The disclosure relates to display devices and more particularly relates to bit slice addressing of Liquid Crystal Display (LCD) and multi bit-slicing of Active Matrix LCD (AMLCD).
Pixels are interconnected such that each pixel can be addressed uniquely with a row and a column electrode in LCD. Therefore, LCD has as many digital to analog converters (DACs) as the number of columns in the display to control intensity of pixels whereas just three DACs are adequate to control the intensity of pixels in CRT. It is desirable to have a mechanism which is similar to z-modulation of CRT to control intensity of pixels in flat panel displays.
Bit Slice Addressing (BSA) proposed by T. N. Ruckmongathan in “An addressing technique to drive blue phase LCDs,” Publisher: Society for Information Display, IDW'10, Proceedings of the international display workshop, p 607, 2010, has the elegance and simplicity of z-modulation of CRT. BSA is based on using fast responding LCD as a dynamic mask to display the bit planes of images sequentially, while simultaneously controlling the intensity of backlight to be proportional to the bit-weight of the bit frame that is displayed. When bit frames of images are displayed in a rapid manner it is perceived as the original image by humans due to the integrating nature of human vision.
BSA replaces the complex DACs (8 to 10-bits) in data drivers with simple level shifters that are equivalent to 1-bit DACs.
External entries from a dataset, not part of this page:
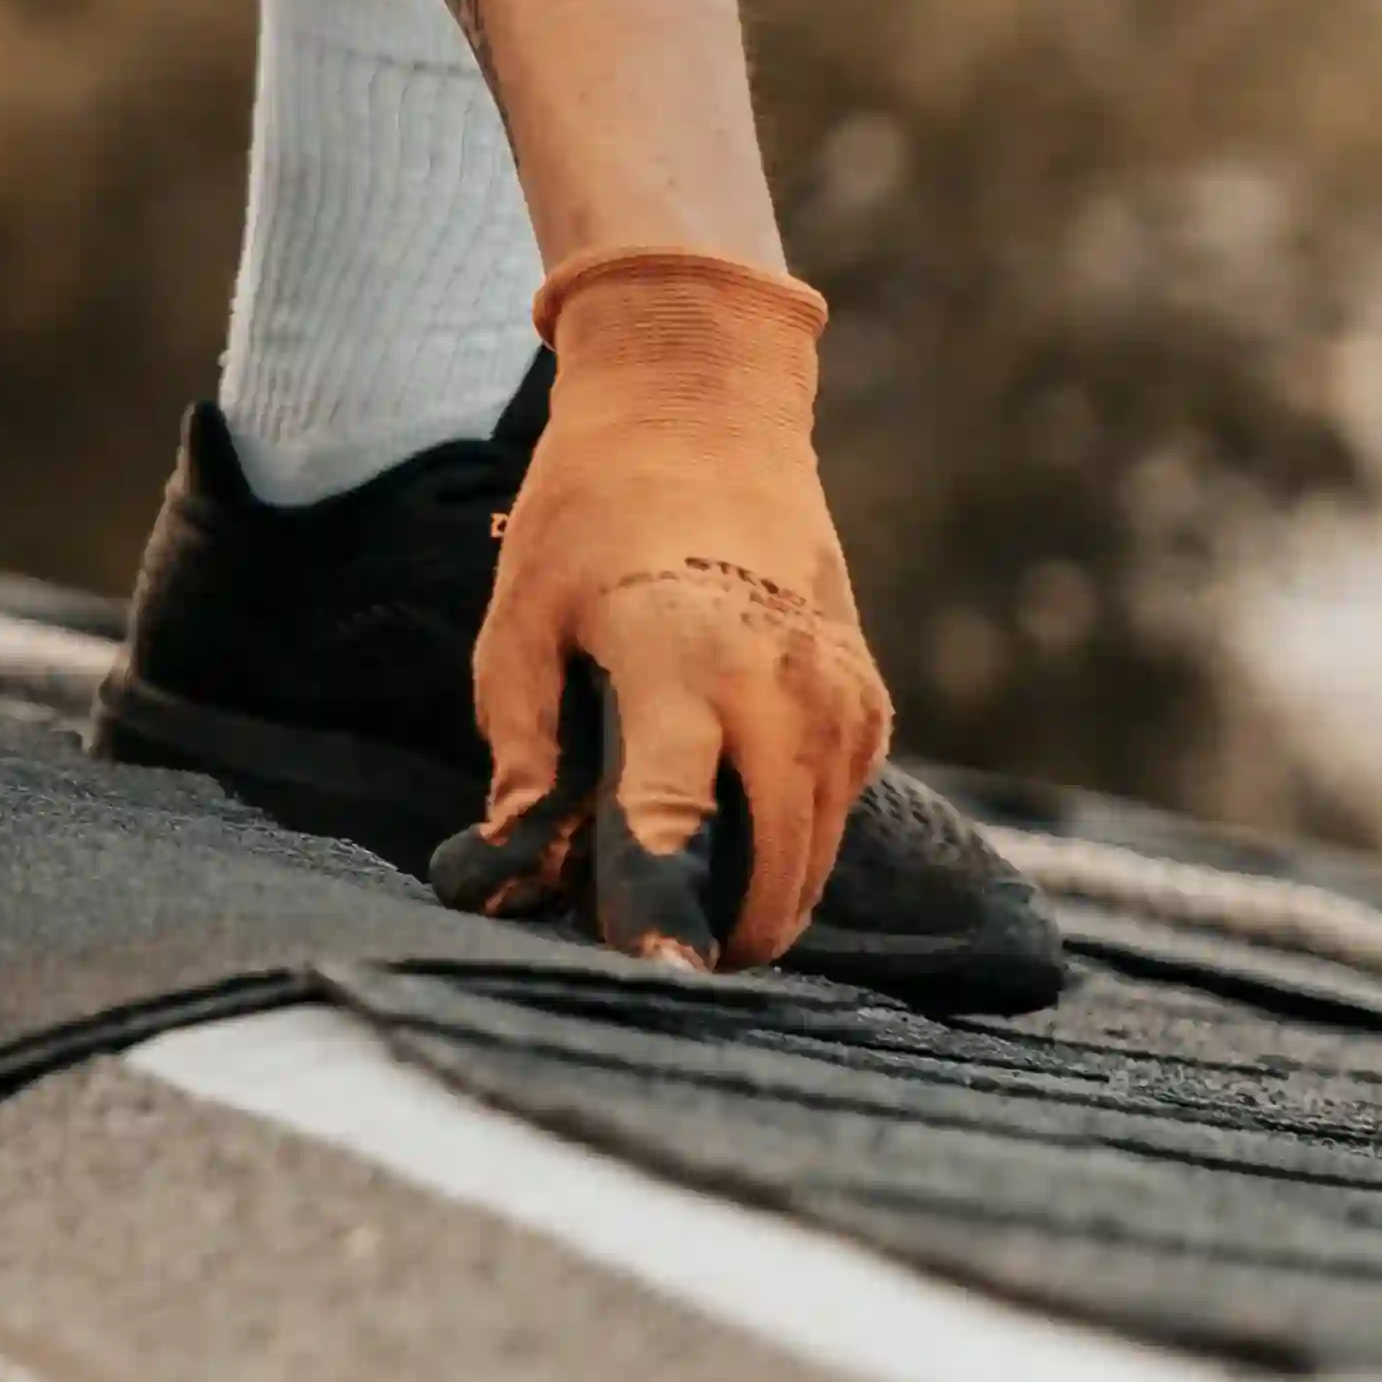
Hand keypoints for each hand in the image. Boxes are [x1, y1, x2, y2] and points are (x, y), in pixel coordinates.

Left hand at [430, 250, 891, 970]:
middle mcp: (779, 683)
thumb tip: (518, 854)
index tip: (654, 976)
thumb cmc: (590, 506)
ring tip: (706, 917)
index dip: (657, 911)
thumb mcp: (521, 618)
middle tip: (676, 960)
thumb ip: (525, 746)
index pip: (674, 821)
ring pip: (823, 839)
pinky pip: (842, 794)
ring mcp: (837, 687)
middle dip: (734, 928)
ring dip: (775, 891)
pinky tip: (747, 841)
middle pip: (778, 859)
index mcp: (682, 662)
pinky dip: (803, 832)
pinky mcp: (864, 687)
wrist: (702, 405)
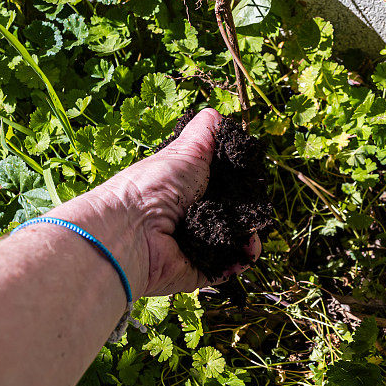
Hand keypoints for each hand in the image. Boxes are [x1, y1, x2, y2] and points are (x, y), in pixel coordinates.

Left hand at [54, 108, 260, 298]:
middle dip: (247, 209)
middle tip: (254, 204)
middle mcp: (189, 217)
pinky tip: (247, 249)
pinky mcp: (198, 270)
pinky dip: (240, 260)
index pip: (219, 184)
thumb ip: (206, 133)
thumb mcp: (185, 149)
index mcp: (185, 189)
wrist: (130, 231)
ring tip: (250, 231)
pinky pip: (227, 267)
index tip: (251, 176)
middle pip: (230, 212)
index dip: (238, 180)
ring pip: (234, 240)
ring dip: (248, 236)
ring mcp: (194, 245)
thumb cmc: (154, 185)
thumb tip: (218, 115)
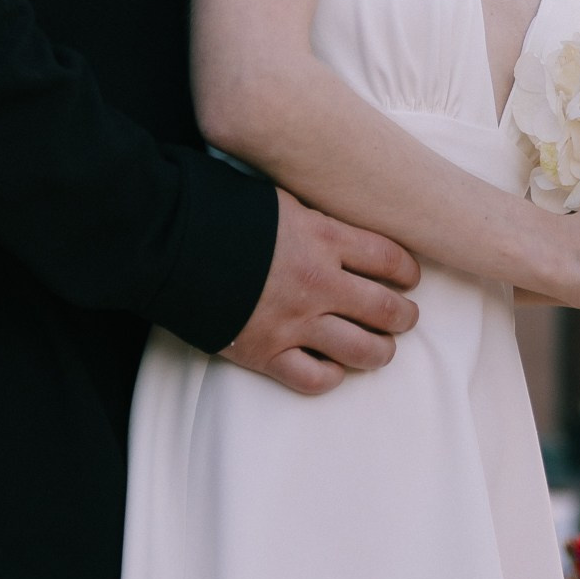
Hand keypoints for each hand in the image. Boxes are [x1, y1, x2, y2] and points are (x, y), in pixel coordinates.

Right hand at [220, 188, 420, 396]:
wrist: (169, 240)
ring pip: (362, 351)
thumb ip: (312, 220)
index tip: (410, 278)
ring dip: (380, 351)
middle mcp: (318, 283)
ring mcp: (294, 322)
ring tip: (381, 348)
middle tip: (405, 317)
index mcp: (323, 237)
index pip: (389, 258)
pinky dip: (332, 377)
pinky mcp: (266, 352)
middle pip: (386, 309)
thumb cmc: (219, 210)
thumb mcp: (278, 199)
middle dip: (404, 316)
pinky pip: (315, 379)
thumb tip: (334, 229)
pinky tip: (334, 368)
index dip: (408, 271)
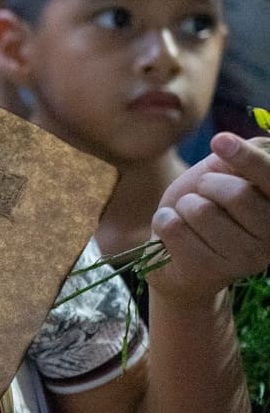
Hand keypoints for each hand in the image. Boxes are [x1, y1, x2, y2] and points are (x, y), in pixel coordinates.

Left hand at [148, 132, 269, 302]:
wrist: (174, 252)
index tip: (220, 140)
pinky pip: (174, 228)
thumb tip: (234, 143)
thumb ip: (241, 158)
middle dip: (207, 184)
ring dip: (183, 206)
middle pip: (237, 193)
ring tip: (189, 218)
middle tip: (203, 194)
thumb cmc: (205, 204)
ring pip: (201, 211)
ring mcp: (244, 259)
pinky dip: (164, 221)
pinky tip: (173, 234)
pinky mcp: (210, 271)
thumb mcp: (224, 174)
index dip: (248, 158)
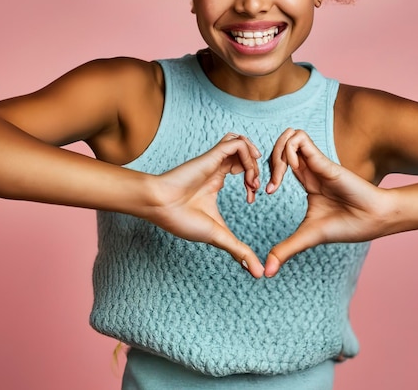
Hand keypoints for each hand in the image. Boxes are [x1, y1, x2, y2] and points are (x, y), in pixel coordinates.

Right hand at [149, 133, 264, 277]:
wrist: (160, 207)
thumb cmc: (182, 219)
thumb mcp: (219, 236)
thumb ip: (239, 251)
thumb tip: (258, 274)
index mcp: (217, 180)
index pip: (242, 167)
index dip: (254, 181)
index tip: (252, 199)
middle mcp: (217, 168)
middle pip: (245, 151)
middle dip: (257, 168)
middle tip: (255, 188)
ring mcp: (214, 160)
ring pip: (242, 143)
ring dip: (253, 159)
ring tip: (252, 179)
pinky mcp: (211, 156)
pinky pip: (235, 143)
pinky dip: (247, 153)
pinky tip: (247, 172)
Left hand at [264, 128, 391, 276]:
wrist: (375, 220)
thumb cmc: (347, 225)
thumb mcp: (308, 237)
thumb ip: (286, 249)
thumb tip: (267, 272)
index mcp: (306, 180)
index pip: (279, 161)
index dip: (266, 172)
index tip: (266, 193)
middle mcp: (309, 168)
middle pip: (281, 145)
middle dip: (268, 160)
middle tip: (270, 184)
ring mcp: (316, 162)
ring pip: (289, 136)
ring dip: (277, 152)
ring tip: (279, 175)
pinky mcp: (324, 161)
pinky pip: (300, 141)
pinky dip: (289, 151)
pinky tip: (290, 170)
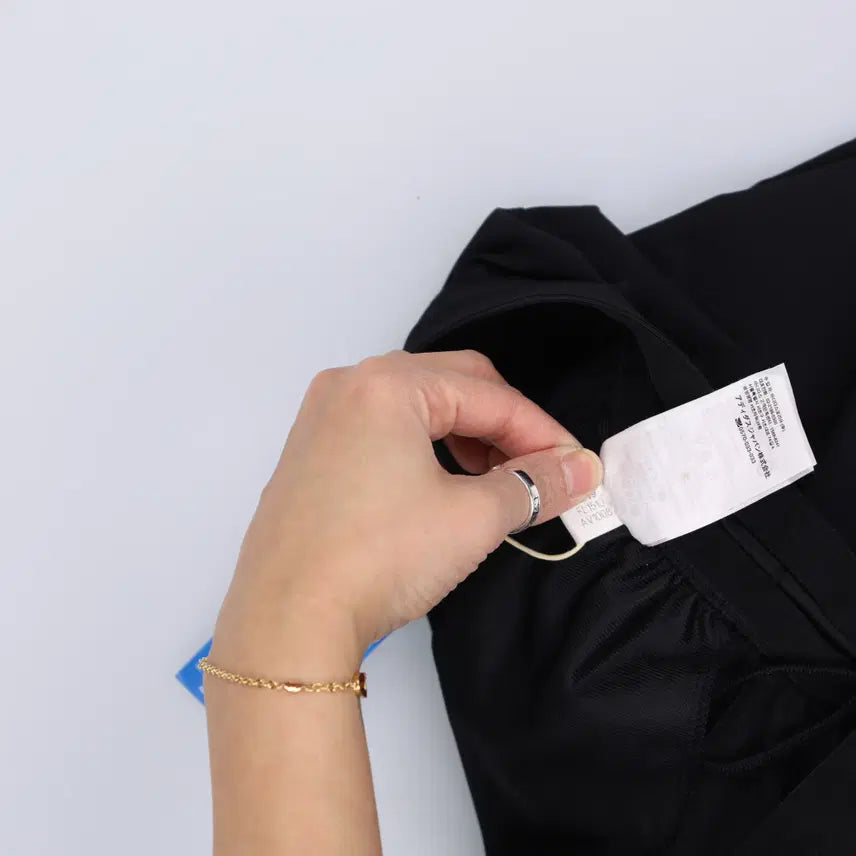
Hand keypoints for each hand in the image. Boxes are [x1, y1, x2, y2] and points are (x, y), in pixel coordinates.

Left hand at [213, 350, 601, 670]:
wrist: (286, 623)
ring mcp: (321, 417)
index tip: (574, 468)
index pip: (489, 395)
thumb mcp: (472, 519)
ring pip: (416, 406)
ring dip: (465, 436)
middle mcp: (348, 386)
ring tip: (494, 482)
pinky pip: (382, 429)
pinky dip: (423, 448)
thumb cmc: (377, 560)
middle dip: (504, 427)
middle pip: (452, 385)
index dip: (541, 431)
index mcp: (387, 384)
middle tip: (538, 471)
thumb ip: (534, 484)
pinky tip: (441, 486)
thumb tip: (581, 470)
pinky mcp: (309, 452)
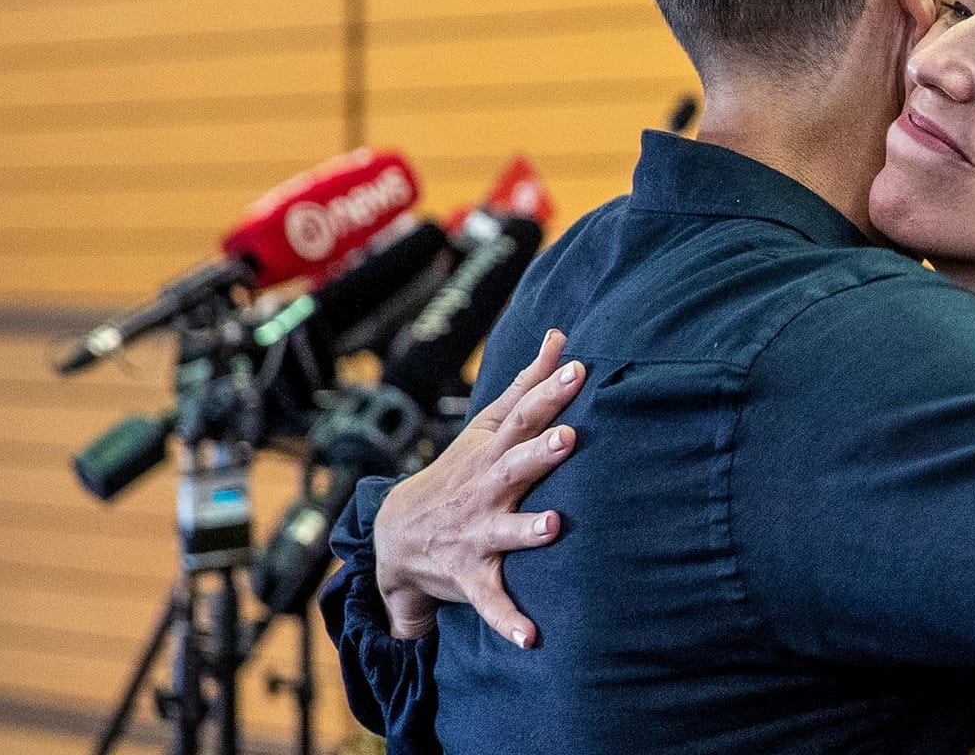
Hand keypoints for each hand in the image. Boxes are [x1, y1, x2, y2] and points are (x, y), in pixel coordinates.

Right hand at [373, 329, 584, 645]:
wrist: (397, 535)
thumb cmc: (461, 472)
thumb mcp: (487, 425)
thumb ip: (527, 383)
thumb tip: (561, 335)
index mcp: (492, 453)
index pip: (523, 415)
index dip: (549, 392)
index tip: (577, 368)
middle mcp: (485, 490)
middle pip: (514, 466)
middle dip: (539, 452)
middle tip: (568, 437)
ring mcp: (476, 533)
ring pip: (503, 531)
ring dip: (526, 530)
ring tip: (555, 526)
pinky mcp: (473, 575)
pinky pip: (491, 601)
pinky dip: (508, 621)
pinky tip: (532, 638)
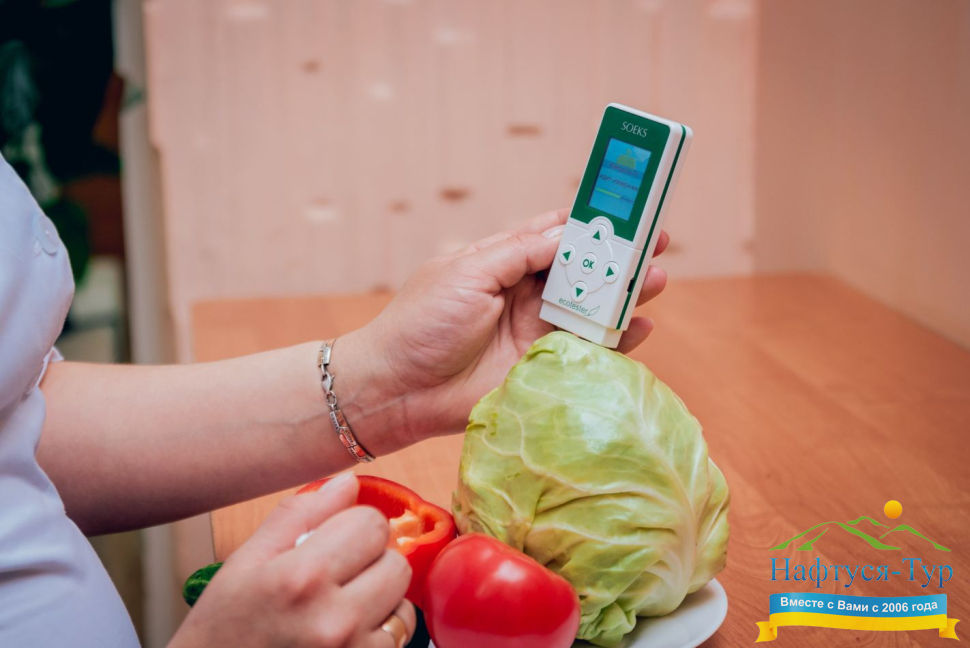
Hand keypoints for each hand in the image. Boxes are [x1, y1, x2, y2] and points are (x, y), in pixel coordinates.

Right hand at [169, 474, 414, 647]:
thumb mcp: (246, 561)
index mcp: (301, 577)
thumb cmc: (224, 628)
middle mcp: (334, 618)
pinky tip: (344, 635)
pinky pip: (399, 638)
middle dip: (370, 562)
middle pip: (396, 562)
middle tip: (335, 577)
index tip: (332, 542)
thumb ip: (299, 514)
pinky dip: (379, 632)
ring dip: (379, 599)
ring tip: (337, 609)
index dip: (353, 526)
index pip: (372, 523)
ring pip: (402, 600)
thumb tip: (348, 482)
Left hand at [336, 209, 668, 450]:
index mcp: (503, 261)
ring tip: (656, 278)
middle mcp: (524, 293)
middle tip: (657, 241)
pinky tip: (640, 327)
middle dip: (619, 255)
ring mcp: (536, 332)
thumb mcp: (467, 271)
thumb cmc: (423, 323)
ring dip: (625, 294)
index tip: (627, 206)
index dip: (590, 220)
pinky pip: (589, 352)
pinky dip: (617, 340)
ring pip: (591, 308)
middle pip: (583, 269)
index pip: (554, 233)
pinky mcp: (543, 368)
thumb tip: (567, 233)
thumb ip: (519, 252)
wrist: (399, 389)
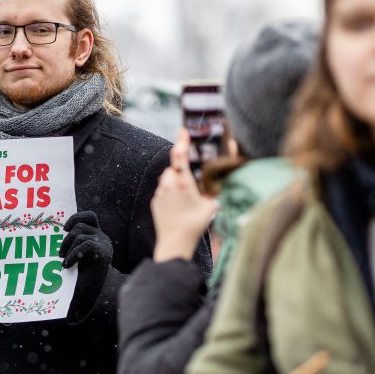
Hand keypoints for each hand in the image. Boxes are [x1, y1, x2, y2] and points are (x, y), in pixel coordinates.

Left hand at [59, 211, 112, 304]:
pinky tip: (67, 265)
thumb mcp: (72, 255)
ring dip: (67, 247)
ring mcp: (104, 245)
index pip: (89, 216)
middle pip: (80, 225)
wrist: (90, 294)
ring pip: (80, 235)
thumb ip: (69, 243)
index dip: (76, 217)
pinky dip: (73, 254)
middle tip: (59, 254)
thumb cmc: (77, 275)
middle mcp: (101, 237)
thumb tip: (50, 233)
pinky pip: (86, 245)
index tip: (64, 228)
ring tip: (63, 261)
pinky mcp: (104, 254)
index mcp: (95, 235)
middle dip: (66, 238)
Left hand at [151, 128, 218, 261]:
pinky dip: (170, 194)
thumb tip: (220, 188)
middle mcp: (168, 184)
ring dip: (176, 183)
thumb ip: (214, 193)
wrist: (175, 242)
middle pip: (175, 169)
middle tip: (193, 186)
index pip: (179, 155)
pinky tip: (178, 207)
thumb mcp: (211, 207)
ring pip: (168, 179)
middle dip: (182, 172)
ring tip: (186, 200)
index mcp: (182, 182)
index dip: (182, 141)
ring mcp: (160, 193)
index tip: (182, 131)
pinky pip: (164, 191)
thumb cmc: (194, 225)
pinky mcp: (155, 201)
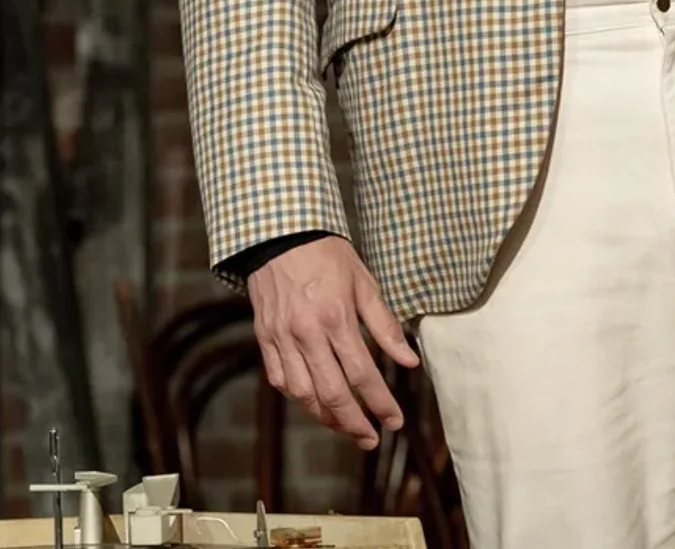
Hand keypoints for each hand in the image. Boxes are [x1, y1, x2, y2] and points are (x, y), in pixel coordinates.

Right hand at [246, 236, 418, 449]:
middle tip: (371, 439)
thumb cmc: (328, 257)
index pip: (363, 374)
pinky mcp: (264, 339)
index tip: (396, 422)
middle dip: (354, 423)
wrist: (279, 236)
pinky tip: (315, 403)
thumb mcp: (364, 283)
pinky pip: (280, 379)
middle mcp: (306, 334)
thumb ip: (385, 326)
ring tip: (347, 426)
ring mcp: (281, 338)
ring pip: (302, 394)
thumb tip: (409, 361)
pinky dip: (298, 397)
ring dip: (326, 417)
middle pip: (331, 393)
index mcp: (335, 318)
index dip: (381, 403)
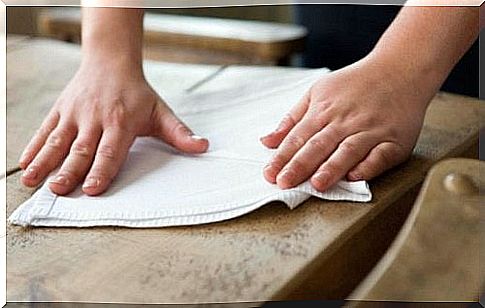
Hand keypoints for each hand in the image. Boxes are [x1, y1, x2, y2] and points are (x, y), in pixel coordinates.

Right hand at [19, 59, 208, 195]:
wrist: (111, 62)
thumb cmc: (138, 93)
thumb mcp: (161, 112)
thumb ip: (180, 133)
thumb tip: (203, 147)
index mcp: (121, 122)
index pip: (110, 151)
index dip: (101, 170)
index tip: (92, 189)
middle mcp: (96, 119)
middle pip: (81, 149)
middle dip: (70, 171)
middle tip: (59, 190)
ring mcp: (75, 114)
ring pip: (58, 141)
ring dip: (46, 161)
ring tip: (33, 180)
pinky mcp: (60, 110)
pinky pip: (45, 130)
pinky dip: (34, 147)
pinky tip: (26, 164)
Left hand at [260, 57, 432, 191]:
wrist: (400, 68)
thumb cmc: (355, 84)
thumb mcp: (318, 92)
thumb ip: (292, 119)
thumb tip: (266, 142)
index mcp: (324, 109)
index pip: (298, 137)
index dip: (282, 156)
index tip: (269, 174)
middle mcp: (346, 120)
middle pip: (319, 145)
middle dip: (299, 165)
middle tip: (284, 183)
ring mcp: (371, 130)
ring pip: (348, 150)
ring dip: (332, 167)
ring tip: (316, 184)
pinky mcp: (395, 140)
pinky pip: (381, 155)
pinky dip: (368, 165)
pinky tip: (355, 176)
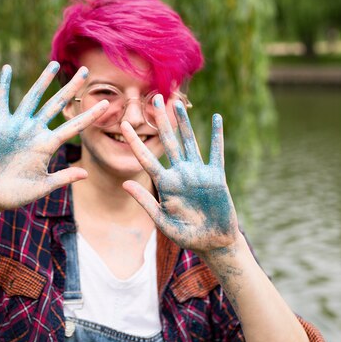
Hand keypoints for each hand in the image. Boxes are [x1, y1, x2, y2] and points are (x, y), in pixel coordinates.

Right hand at [0, 62, 107, 213]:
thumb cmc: (13, 195)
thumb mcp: (42, 187)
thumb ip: (62, 178)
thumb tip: (86, 173)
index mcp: (47, 146)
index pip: (73, 127)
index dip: (89, 116)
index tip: (107, 104)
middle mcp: (35, 132)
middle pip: (56, 104)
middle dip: (71, 88)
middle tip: (86, 70)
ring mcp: (17, 127)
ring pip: (33, 98)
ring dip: (43, 81)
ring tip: (54, 64)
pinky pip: (2, 102)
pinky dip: (3, 85)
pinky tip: (7, 68)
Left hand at [121, 95, 238, 255]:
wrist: (213, 243)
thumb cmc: (186, 236)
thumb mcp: (162, 221)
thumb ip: (145, 201)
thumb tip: (125, 184)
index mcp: (164, 184)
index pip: (145, 158)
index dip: (135, 141)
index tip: (123, 124)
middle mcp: (179, 173)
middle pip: (167, 141)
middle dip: (160, 120)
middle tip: (153, 97)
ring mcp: (198, 173)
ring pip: (189, 141)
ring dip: (184, 122)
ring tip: (178, 102)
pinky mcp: (216, 176)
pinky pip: (216, 152)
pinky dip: (217, 135)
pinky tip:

Power consumption of backlight can be reduced by switching “OFF” parts of backlight that illuminate clusters of pixels that are driven to “OFF” state in bit-plane frames. About 20 to 40% reduction in backlight power can be achieved even in images with good contrast and brightness by selective switching of backlight. A viewing angle characteristic that is independent of gray scales and consequently color purity of images, elimination of motion blur, large voltage margin for switching pixels etc., are some additional advantages of BSA. Ferroelectric LCD, a passive matrix type bi-stable display and active matrix type blue phase LCD can be driven with BSA. The main stream active matrix LCDs use either IPS (in-plane switching) or VAN (vertically aligned nematic) mode with response times of a few milliseconds. State of the art IPS and VAN LCDs are marginally slow for bit slice addressing. Multi-Bit Slice Addressing (MBSA) is proposed to drive AMLCDs with response times of a few milliseconds it is a trade-off between response time of the panel and hardware complexity of data drivers.